With spelling and spacing unchanged, write out each line of the material.

--*--

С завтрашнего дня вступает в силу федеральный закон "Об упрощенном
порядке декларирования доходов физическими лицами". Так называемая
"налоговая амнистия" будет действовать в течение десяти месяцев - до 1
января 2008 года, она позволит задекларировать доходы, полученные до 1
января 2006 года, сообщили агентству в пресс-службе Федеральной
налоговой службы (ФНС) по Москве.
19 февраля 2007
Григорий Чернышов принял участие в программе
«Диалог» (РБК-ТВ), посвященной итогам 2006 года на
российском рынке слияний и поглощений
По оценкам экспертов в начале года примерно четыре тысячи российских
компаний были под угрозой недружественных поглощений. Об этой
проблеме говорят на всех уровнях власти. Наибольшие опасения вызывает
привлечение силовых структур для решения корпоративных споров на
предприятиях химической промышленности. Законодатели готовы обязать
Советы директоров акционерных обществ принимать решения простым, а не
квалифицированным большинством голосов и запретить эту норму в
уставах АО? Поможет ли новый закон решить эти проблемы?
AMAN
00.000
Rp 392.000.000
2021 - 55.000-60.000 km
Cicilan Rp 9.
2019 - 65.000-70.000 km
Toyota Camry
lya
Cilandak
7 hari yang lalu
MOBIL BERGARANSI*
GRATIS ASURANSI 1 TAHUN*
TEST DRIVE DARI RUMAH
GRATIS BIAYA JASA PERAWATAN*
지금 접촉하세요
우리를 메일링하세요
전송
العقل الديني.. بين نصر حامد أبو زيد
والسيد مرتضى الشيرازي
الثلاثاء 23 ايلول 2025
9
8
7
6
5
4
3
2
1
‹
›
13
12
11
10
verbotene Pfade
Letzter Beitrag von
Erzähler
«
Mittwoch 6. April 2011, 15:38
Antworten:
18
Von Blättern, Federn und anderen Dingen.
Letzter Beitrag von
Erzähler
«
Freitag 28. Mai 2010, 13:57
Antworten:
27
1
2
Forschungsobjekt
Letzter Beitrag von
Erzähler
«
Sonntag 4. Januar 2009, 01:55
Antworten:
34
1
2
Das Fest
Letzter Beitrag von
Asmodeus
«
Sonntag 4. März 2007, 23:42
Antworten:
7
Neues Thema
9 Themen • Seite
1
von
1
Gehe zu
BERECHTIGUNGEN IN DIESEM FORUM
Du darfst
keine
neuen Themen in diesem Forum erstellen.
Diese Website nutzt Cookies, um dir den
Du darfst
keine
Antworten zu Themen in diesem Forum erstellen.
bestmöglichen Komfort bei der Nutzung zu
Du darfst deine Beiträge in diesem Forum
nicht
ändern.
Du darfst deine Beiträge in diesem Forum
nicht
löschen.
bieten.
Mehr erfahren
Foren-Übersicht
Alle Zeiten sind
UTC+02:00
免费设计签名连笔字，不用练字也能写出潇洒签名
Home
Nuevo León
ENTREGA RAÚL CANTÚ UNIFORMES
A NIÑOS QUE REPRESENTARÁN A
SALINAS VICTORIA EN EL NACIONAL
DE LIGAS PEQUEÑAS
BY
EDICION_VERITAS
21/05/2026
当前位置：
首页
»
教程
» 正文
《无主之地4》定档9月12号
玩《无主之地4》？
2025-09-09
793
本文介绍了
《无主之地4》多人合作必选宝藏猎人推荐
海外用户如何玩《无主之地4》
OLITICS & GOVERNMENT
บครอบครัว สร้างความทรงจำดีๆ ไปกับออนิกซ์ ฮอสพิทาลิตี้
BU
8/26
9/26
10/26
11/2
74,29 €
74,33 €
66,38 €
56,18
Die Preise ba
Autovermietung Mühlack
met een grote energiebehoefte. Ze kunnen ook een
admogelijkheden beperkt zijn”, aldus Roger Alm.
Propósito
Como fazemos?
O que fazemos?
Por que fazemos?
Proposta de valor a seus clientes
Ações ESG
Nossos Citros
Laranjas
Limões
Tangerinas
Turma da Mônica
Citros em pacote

--*--

▶ ANSWER:
С завтрашнего дня вступает в силу федеральный закон "Об упрощенном
порядке декларирования доходов физическими лицами". Так называемая
"налоговая амнистия" будет действовать в течение десяти месяцев - до 1
января 2008 года, она позволит задекларировать доходы, полученные до 1
января 2006 года, сообщили агентству в пресс-службе Федеральной
налоговой службы (ФНС) по Москве.
19 февраля 2007
Григорий Чернышов принял участие в программе
«Диалог» (РБК-ТВ), посвященной итогам 2006 года на
российском рынке слияний и поглощений
По оценкам экспертов в начале года примерно четыре тысячи российских
компаний были под угрозой недружественных поглощений. Об этой
проблеме говорят на всех уровнях власти. Наибольшие опасения вызывает
привлечение силовых структур для решения корпоративных споров на
предприятиях химической промышленности. Законодатели готовы обязать
Советы директоров акционерных обществ принимать решения простым, а не
квалифицированным большинством голосов и запретить эту норму в
уставах АО? Поможет ли новый закон решить эти проблемы?
AMAN
00.000
Rp 392.000.000
2021 - 55.000-60.000 km
Cicilan Rp 9.
2019 - 65.000-70.000 km
Toyota Camry
lya
Cilandak
7 hari yang lalu
MOBIL BERGARANSI*
GRATIS ASURANSI 1 TAHUN*
TEST DRIVE DARI RUMAH
GRATIS BIAYA JASA PERAWATAN*
지금 접촉하세요
우리를 메일링하세요
전송
العقل الديني.. بين نصر حامد أبو زيد
والسيد مرتضى الشيرازي
الثلاثاء 23 ايلول 2025
9
8
7
6
5
4
3
2
1
‹
›
13
12
11
10
verbotene Pfade
Letzter Beitrag von
Erzähler
«
Mittwoch 6. April 2011, 15:38
Antworten:
18
Von Blättern, Federn und anderen Dingen.
Letzter Beitrag von
Erzähler
«
Freitag 28. Mai 2010, 13:57
Antworten:
27
1
2
Forschungsobjekt
Letzter Beitrag von
Erzähler
«
Sonntag 4. Januar 2009, 01:55
Antworten:
34
1
2
Das Fest
Letzter Beitrag von
Asmodeus
«
Sonntag 4. März 2007, 23:42
Antworten:
7
Neues Thema
9 Themen • Seite
1
von
1
Gehe zu
BERECHTIGUNGEN IN DIESEM FORUM
Du darfst
keine
neuen Themen in diesem Forum erstellen.
Diese Website nutzt Cookies, um dir den
Du darfst
keine
Antworten zu Themen in diesem Forum erstellen.
bestmöglichen Komfort bei der Nutzung zu
Du darfst deine Beiträge in diesem Forum
nicht
ändern.
Du darfst deine Beiträge in diesem Forum
nicht
löschen.
bieten.
Mehr erfahren
Foren-Übersicht
Alle Zeiten sind
UTC+02:00
免费设计签名连笔字，不用练字也能写出潇洒签名
Home
Nuevo León
ENTREGA RAÚL CANTÚ UNIFORMES
A NIÑOS QUE REPRESENTARÁN A
SALINAS VICTORIA EN EL NACIONAL
DE LIGAS PEQUEÑAS
BY
EDICION_VERITAS
21/05/2026
当前位置：
首页
»
教程
» 正文
《无主之地4》定档9月12号
玩《无主之地4》？
2025-09-09
793
本文介绍了
《无主之地4》多人合作必选宝藏猎人推荐
海外用户如何玩《无主之地4》
OLITICS & GOVERNMENT
บครอบครัว สร้างความทรงจำดีๆ ไปกับออนิกซ์ ฮอสพิทาลิตี้
BU
8/26
9/26
10/26
11/2
74,29 €
74,33 €
66,38 €
56,18
Die Preise ba
Autovermietung Mühlack
met een grote energiebehoefte. Ze kunnen ook een
admogelijkheden beperkt zijn”, aldus Roger Alm.
Propósito
Como fazemos?
O que fazemos?
Por que fazemos?
Proposta de valor a seus clientes
Ações ESG
Nossos Citros
Laranjas
Limões
Tangerinas
Turma da Mônica
Citros em pacote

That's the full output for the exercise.